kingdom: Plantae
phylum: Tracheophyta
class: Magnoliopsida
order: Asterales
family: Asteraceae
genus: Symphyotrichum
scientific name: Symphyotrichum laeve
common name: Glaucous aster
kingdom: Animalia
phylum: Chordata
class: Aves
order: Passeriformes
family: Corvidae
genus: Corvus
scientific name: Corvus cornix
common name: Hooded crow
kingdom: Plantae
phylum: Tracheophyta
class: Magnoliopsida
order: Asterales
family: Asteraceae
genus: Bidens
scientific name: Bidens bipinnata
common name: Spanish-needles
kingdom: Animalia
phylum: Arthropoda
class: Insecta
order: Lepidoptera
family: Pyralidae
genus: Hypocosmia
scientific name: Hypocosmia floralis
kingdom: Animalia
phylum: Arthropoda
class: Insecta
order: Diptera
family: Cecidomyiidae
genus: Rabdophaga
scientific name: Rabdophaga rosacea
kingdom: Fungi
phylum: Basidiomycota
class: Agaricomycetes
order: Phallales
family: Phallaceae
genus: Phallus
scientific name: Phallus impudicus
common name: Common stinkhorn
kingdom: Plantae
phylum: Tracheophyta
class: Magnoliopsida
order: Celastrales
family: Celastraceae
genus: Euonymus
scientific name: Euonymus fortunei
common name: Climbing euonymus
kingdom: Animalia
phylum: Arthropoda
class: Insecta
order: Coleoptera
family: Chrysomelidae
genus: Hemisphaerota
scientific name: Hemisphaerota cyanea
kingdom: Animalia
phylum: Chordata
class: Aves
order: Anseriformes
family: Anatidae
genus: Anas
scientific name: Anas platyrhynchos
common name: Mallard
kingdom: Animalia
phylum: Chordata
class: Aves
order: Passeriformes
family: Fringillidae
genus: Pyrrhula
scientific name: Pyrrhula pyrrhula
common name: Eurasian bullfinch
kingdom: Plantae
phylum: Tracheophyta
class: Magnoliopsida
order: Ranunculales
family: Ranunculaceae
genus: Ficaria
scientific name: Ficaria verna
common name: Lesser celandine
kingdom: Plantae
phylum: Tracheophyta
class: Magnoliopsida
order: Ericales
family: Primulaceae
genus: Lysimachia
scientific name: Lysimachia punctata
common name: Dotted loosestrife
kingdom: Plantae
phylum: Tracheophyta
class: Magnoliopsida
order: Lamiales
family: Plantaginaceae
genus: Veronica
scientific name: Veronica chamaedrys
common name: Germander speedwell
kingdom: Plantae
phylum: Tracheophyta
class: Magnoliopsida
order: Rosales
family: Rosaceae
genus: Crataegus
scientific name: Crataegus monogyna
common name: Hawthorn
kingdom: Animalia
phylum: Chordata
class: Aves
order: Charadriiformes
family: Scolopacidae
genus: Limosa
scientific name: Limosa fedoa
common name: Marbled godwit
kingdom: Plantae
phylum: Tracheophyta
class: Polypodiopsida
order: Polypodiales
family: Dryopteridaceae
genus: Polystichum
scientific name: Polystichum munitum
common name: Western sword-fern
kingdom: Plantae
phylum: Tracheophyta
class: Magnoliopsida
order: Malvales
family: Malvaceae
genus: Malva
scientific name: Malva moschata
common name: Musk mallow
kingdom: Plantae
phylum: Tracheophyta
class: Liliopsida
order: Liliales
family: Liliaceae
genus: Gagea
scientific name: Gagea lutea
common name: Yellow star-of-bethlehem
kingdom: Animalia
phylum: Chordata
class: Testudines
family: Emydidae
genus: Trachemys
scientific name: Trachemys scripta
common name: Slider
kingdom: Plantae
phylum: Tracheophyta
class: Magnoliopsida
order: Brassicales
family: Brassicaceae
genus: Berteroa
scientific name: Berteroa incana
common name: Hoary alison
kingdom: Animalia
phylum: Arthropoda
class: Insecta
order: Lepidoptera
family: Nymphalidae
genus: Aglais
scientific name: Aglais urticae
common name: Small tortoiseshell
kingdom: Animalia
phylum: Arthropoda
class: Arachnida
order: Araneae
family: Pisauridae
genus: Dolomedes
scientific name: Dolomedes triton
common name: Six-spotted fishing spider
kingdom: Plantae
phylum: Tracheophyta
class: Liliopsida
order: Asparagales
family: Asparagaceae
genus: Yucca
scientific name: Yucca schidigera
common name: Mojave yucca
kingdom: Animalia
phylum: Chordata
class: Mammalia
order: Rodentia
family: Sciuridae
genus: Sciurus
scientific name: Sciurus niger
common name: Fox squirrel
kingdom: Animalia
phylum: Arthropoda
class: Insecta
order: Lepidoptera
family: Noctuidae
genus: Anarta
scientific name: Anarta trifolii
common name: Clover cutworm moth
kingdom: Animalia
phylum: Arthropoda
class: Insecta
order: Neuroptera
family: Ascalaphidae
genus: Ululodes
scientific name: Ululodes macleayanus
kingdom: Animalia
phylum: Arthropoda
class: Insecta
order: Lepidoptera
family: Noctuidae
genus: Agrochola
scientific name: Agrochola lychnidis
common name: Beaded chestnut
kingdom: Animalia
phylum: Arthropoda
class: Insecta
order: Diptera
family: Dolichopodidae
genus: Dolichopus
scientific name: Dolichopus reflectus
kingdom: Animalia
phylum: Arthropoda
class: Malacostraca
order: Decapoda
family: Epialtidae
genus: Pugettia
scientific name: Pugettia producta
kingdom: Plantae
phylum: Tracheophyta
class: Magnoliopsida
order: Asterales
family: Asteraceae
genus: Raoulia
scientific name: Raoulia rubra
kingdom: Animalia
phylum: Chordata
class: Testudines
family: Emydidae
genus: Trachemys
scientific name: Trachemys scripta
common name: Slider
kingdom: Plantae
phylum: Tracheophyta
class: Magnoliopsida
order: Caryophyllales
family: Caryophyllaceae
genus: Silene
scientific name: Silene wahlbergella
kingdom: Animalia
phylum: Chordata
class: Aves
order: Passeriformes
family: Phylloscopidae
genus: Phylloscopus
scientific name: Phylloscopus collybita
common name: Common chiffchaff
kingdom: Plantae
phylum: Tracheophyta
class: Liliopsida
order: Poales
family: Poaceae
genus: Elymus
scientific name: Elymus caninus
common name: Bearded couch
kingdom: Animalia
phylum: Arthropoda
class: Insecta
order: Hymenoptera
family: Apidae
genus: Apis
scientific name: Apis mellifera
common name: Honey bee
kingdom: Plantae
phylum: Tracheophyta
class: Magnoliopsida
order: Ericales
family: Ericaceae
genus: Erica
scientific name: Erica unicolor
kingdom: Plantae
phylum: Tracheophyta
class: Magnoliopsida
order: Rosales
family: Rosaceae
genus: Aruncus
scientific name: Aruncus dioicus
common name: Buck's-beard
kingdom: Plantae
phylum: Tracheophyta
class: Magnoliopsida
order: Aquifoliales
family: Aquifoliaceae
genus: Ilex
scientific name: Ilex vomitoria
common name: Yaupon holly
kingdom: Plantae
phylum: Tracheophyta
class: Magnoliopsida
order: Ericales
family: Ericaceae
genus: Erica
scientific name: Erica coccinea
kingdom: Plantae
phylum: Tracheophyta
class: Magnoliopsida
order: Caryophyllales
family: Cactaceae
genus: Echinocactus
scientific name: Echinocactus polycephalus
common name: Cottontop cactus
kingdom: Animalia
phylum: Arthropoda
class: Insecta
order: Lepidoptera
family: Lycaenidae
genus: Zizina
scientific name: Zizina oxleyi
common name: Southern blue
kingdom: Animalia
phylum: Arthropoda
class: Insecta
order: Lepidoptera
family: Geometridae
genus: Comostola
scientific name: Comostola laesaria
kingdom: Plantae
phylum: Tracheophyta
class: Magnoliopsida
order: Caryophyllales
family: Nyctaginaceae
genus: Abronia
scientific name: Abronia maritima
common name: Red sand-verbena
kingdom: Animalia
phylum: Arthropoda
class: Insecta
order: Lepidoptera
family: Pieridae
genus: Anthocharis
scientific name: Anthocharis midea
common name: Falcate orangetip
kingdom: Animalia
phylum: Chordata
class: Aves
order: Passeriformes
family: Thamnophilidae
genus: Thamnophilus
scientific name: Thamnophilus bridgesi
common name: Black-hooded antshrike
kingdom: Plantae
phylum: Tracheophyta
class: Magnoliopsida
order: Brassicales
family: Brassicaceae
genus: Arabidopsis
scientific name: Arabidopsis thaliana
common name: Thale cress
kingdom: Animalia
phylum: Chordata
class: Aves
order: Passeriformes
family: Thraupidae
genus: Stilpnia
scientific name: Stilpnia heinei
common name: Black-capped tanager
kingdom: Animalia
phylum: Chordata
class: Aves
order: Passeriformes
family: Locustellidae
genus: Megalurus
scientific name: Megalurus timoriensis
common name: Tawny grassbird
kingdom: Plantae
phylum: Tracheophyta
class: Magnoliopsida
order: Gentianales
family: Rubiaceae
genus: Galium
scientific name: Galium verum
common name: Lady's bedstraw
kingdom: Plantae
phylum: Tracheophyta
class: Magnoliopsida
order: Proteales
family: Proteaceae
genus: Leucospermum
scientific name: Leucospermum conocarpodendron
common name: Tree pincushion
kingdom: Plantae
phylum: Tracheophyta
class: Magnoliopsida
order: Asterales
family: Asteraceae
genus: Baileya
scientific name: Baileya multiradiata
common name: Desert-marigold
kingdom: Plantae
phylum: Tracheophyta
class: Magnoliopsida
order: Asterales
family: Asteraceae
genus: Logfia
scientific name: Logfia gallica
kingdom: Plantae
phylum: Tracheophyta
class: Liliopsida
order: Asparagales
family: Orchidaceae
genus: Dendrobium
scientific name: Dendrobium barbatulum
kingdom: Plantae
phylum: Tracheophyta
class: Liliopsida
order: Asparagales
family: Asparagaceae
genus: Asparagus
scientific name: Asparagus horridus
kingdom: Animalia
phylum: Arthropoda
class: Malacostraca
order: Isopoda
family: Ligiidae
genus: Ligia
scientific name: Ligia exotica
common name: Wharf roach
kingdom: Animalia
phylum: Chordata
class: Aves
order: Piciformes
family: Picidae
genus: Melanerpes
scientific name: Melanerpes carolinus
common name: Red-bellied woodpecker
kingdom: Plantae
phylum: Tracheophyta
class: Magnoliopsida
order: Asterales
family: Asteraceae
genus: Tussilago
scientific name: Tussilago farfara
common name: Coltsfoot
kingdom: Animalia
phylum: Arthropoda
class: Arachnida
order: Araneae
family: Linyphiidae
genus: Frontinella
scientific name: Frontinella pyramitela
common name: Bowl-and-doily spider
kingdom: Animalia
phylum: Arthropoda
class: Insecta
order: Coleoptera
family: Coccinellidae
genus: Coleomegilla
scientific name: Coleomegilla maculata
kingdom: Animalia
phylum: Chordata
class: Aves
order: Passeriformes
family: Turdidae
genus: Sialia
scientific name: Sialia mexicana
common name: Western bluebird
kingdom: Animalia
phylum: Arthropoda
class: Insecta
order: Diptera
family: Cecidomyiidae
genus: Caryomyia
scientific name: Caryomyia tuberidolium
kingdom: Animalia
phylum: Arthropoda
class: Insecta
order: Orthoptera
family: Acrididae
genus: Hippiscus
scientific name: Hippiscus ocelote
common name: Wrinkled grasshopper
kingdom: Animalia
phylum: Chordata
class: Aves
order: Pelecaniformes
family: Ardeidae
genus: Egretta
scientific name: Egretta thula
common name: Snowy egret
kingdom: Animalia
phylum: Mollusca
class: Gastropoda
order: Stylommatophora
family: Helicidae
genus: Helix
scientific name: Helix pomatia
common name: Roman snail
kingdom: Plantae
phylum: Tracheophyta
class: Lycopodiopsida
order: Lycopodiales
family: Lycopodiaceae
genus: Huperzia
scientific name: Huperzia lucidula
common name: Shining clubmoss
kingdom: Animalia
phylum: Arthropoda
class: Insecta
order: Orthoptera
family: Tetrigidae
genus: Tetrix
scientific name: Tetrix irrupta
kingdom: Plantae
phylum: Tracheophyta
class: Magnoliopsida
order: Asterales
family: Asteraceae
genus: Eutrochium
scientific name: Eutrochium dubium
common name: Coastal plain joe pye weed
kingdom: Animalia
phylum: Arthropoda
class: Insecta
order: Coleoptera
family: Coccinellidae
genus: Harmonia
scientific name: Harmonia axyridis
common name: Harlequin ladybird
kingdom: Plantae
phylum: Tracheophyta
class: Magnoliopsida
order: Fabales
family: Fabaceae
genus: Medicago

* * * * * * * * *

» **WHAT TO PRODUCE**:
Copy the lines above unchanged, starting at the line that contains "genus: Stilpnia" and ending at the line that contains "common name: Bowl-and-doily spider", with both of those lines included.

» **CORRECT RESPONSE**:
genus: Stilpnia
scientific name: Stilpnia heinei
common name: Black-capped tanager
kingdom: Animalia
phylum: Chordata
class: Aves
order: Passeriformes
family: Locustellidae
genus: Megalurus
scientific name: Megalurus timoriensis
common name: Tawny grassbird
kingdom: Plantae
phylum: Tracheophyta
class: Magnoliopsida
order: Gentianales
family: Rubiaceae
genus: Galium
scientific name: Galium verum
common name: Lady's bedstraw
kingdom: Plantae
phylum: Tracheophyta
class: Magnoliopsida
order: Proteales
family: Proteaceae
genus: Leucospermum
scientific name: Leucospermum conocarpodendron
common name: Tree pincushion
kingdom: Plantae
phylum: Tracheophyta
class: Magnoliopsida
order: Asterales
family: Asteraceae
genus: Baileya
scientific name: Baileya multiradiata
common name: Desert-marigold
kingdom: Plantae
phylum: Tracheophyta
class: Magnoliopsida
order: Asterales
family: Asteraceae
genus: Logfia
scientific name: Logfia gallica
kingdom: Plantae
phylum: Tracheophyta
class: Liliopsida
order: Asparagales
family: Orchidaceae
genus: Dendrobium
scientific name: Dendrobium barbatulum
kingdom: Plantae
phylum: Tracheophyta
class: Liliopsida
order: Asparagales
family: Asparagaceae
genus: Asparagus
scientific name: Asparagus horridus
kingdom: Animalia
phylum: Arthropoda
class: Malacostraca
order: Isopoda
family: Ligiidae
genus: Ligia
scientific name: Ligia exotica
common name: Wharf roach
kingdom: Animalia
phylum: Chordata
class: Aves
order: Piciformes
family: Picidae
genus: Melanerpes
scientific name: Melanerpes carolinus
common name: Red-bellied woodpecker
kingdom: Plantae
phylum: Tracheophyta
class: Magnoliopsida
order: Asterales
family: Asteraceae
genus: Tussilago
scientific name: Tussilago farfara
common name: Coltsfoot
kingdom: Animalia
phylum: Arthropoda
class: Arachnida
order: Araneae
family: Linyphiidae
genus: Frontinella
scientific name: Frontinella pyramitela
common name: Bowl-and-doily spider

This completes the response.